Sep 28

I remember this feeling.

9:21 pm Category: archives, surgery

It’s called stress.

Between work (juggling three positions for this past week and the next two) and medical stuff and my usual worries, there is ample reason for me to be stressing.

How do I know that I am stressing? I wake up feeling nauseated and tired, even after 10 hours of sleep (like last night.) I have no appetite and no desire to do anything. I am SUPER-irritable and suffering from logorrhea, which is especially sucky at work.

The past five nights, dinner has been a bowl of Frosted Mini Wheats with 1% milk (all that we drink here at home - which is fine since I’m not a fan of milk) and breakfast has been… well, tea and picking at a muffin top from the cafe next door to work. I don’t have the urge or desire to eat anything else. Lunch has been a bit better, but even then it’s not like I’m devouring a ton of food. I just get to the point where I feel faint and physically need to eat, though I have no appetite. Yesterday and the day before, though, I just had a 12 oz. cup of soup each day. Today I had a little more than that. Thankfully.

Some of my stress was decreased by calling my insurance company and finding out what the hell was up with the claim from my first orthopedist. Turns out that his office not only filed the claim well after the accepted timeframe (February office visit - claim filed in September???) but that they used the wrong tax ID code for their office, making them come up as an out-of-network provider.

I got the correct info from my insurance company and tried calling the doctor to straighten it out. I tried calling for two hours straight; busy signal or no answer. I kept calling. Then it started going to the answering service. So - I wrote a letter and sent it via registered mail. Boom. Done. I instructed them to refile the claim using the proper tax ID # and informed them that they’d have to provide a letter of explanation to the insurance company outlining WHY the claim was so delinquent.
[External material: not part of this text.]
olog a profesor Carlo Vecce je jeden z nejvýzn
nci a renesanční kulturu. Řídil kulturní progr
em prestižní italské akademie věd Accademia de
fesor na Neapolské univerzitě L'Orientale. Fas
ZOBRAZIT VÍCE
And I tacked on that any further communication regarding this claim should be conducted with my insurance company, and thanked them for their prompt attention and for resolving this matter.

I’ll have to check the signature tracking at work tomorrow to make sure bitches got it.

I also made an appointment with a regular old primary care physician-type doctor, since I haven’t had a regular old checkup in… um… five years? I’ve seen specialists and mental health professionals, and I guess my gynecologist sort of qualifies, but she’s not one for the chatting and I need to chat. Because perhaps a lot of the things I’ve been experiencing lately are caused by one thing.

Perhaps this thing is hypothyroidism. My mother was recently diagnosed with Hashimoto’s thyroiditis and I was tested for hypothyroidism six years ago and the results were negative. Things can change, though. Check it - symptoms of hypothyroidism:

Fatigue - yup
Weakness - yup
Weight gain or increased difficulty losing weight - YUP
Coarse, dry hair - nah
Dry, rough pale skin - dry and pale, not rough
Hair loss - yup
Cold intolerance (can’t tolerate the cold like those around you)- yup
Muscle cramps and frequent muscle aches - yup
Constipation - nope
Depression - YUP
Irritability - yup
Memory loss - yup
Abnormal menstrual cycles - N/A since I regulate that medically
Decreased libido - N/A since I ain’t got no man

The doctor might send me off to an endocrinologist, but seeing a PCP is a good first step, I gather. I’d rather do this than just pick an endocrinologist off of my insurance website and start from there. A diagnosis would be a good start - self-diagnosis can only take a person so far. The appointment is next Friday. Three weeks later (Oct. 27), I have my wrist surgery. Chances are that I will be a less active web person during the recovery.

In the land of “things I’m looking forward to” - there is tomorrow, which is Friday and an indication that I made it through one week already. There is Saturday when I will be seeing “The Science of Sleep” with Kofi and Theresa. I am quite excited about that. I’m getting a sort of darker “Amelie” vibe about it (that’s probably the Michel Gondry effect)… and then there’s the stunning fact of Gael GarcĂ­a Bernal. Adorable. My age, so I don’t have to feel weird. And pretty damn sharp.

I saw an interview with him when “The Motorcycle Diaries” was first released (I don’t remember if it was Charlie Rose or what) and he was extremely well-spoken - more so than most of his acting kin for whom English was a FIRST language - and politically informed and just… I dunno. Dreamy. And, apparently, “when he was 14 he taught literacy to indigenous peoples in Mexico, most often with the Huichol Indians.” That’s just lovely.

Anyway, I’m feeling exhausted. I’m going to finish this mug of green tea (Harney and Sons Bangkok blend - green tea with coconut, lemongrass and ginger… delightful) and collapse on my bed. I’m not even washing off my eye makeup. Splashing any water on my face at this point would wake me up too much.